‘Does our subject still wear pink socks?’
Mark (Sam Neill) and Anna’s (Isabelle Adjani) marriage is collapsing. Anna is having an affair with cartoonishly Alpha male Heinrich and wants a divorce. Their young son Bob is often ignored and neglected in their cold, soulless Berlin flat as his parents lose themselves in their individual sorrows.
Arguments between Mark and Anna descend into ear-splitting screaming matches, physical violence and self-harm. While Mark loses his mind in a three-week long bender and gets off with Bob’s Anna-lookalike teacher, Helen, Anna is Frankenstein-ing herself his Doppelganger from a hideous cthulhu-type monster in a grimy, ancient apartment on a street surrounded by shuttered-up shops.
In what is probably the most famous scene, Anna miscarries in a subway station tunnel, screaming, howling, yelping, and unnaturally contorting her body until she falls to the floor and expels white goo and blood from every orifice.
After Mark and Anna kill each other, Bob is ‘adopted’ by Helen and Doppelganger Mark, and drowns himself in the bath, saving his Unparents a fortune in future therapy bills and keeping up the tradition of Sam Neill’s movie kids dying in horrible ways (see: Dead Calm).

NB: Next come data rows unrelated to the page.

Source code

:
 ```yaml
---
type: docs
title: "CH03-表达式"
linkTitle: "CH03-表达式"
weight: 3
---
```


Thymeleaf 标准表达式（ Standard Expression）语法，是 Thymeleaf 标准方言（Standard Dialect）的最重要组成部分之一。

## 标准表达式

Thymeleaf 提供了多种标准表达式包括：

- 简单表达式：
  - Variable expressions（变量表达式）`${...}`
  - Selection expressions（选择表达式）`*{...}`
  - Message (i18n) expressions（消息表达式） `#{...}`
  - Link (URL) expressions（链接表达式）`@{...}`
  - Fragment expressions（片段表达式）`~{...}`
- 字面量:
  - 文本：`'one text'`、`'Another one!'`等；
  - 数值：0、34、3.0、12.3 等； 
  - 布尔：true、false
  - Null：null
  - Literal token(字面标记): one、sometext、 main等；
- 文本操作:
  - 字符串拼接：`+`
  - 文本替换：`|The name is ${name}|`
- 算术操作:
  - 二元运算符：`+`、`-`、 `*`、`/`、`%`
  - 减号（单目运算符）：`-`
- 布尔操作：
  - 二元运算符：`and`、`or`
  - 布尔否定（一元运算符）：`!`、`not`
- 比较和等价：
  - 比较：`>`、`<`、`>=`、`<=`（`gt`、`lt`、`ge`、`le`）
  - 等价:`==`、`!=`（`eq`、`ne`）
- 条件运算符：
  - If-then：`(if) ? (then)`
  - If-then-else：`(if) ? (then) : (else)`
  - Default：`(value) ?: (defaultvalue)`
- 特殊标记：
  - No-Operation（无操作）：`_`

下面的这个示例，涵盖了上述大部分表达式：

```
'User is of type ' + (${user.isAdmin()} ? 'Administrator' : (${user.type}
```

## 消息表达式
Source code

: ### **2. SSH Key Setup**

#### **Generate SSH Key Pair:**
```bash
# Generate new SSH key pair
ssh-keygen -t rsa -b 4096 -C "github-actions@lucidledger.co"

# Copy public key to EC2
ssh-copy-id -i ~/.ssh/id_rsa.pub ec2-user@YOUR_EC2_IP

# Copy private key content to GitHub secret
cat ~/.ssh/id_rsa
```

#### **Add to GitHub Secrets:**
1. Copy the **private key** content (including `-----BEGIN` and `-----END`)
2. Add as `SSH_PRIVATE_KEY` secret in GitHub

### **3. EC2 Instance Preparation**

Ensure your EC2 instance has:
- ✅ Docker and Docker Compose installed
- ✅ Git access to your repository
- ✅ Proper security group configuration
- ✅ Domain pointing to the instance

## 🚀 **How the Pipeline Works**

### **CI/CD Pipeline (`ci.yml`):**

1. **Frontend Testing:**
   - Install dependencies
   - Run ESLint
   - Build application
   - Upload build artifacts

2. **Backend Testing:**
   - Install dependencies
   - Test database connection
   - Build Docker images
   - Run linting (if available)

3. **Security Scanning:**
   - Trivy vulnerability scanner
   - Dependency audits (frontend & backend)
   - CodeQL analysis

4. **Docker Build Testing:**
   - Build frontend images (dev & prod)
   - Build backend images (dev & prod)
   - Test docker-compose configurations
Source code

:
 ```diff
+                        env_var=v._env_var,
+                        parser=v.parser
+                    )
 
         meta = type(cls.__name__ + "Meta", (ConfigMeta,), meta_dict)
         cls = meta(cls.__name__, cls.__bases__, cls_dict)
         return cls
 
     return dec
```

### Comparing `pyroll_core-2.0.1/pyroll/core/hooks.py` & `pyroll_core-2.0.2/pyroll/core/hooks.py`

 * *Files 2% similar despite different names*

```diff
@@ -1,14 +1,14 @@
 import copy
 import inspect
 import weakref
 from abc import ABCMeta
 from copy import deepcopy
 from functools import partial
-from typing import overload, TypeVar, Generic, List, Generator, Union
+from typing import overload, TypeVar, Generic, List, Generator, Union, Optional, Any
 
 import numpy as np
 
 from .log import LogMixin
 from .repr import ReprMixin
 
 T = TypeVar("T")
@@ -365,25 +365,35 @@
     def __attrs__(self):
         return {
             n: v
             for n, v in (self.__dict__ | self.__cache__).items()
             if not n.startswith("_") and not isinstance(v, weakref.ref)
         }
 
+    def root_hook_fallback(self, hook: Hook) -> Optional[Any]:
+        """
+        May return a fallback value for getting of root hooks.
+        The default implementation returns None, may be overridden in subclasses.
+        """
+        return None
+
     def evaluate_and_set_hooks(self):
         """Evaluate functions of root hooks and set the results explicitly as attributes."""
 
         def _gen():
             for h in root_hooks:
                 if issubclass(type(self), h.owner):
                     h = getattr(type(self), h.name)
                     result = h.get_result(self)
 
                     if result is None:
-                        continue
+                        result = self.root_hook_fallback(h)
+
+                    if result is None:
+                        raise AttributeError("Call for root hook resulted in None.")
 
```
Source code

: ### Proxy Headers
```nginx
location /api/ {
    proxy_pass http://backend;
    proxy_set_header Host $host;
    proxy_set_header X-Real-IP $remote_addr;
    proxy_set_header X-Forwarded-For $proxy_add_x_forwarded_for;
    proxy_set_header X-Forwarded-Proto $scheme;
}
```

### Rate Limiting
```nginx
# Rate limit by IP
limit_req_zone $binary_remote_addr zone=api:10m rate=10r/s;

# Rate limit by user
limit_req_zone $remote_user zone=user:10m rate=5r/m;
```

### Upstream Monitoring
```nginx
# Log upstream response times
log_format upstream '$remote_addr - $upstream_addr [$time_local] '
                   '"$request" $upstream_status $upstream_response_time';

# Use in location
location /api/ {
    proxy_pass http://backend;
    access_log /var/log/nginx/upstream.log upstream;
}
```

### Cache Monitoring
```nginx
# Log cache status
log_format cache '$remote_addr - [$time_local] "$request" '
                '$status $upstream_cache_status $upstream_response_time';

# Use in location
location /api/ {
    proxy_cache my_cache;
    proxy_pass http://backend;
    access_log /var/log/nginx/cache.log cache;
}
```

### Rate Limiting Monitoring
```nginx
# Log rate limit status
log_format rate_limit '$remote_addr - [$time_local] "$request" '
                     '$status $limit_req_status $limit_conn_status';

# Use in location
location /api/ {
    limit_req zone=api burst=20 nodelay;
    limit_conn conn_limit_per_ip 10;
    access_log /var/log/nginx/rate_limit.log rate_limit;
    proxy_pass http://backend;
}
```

Both the lead’s performances are absolutely unhinged. The acting style is deliberately scenery-chewing, over the top and exhausting.
It’s a brutal, grotesque, disturbing film. Those who want a tightly plotted story with nicely tied up ends will be sorely disappointed. Those who like films that have a nightmarish logic and make you think, ‘what the fuck did I just watch?’ will love it. It’s actually also quite funny, despite it’s awfulness.
It’s probably not a good idea to watch it if you’re going through a break-up, or have been recently dumped, though.
Content warning: child neglect, domestic violence, self-harm, sex with an octopus/man hybrid, Sam Neill’s bare bunda (may cause lustful thoughts).
Final verdict: It’s not enough sitting there, rocking in your rocking chair.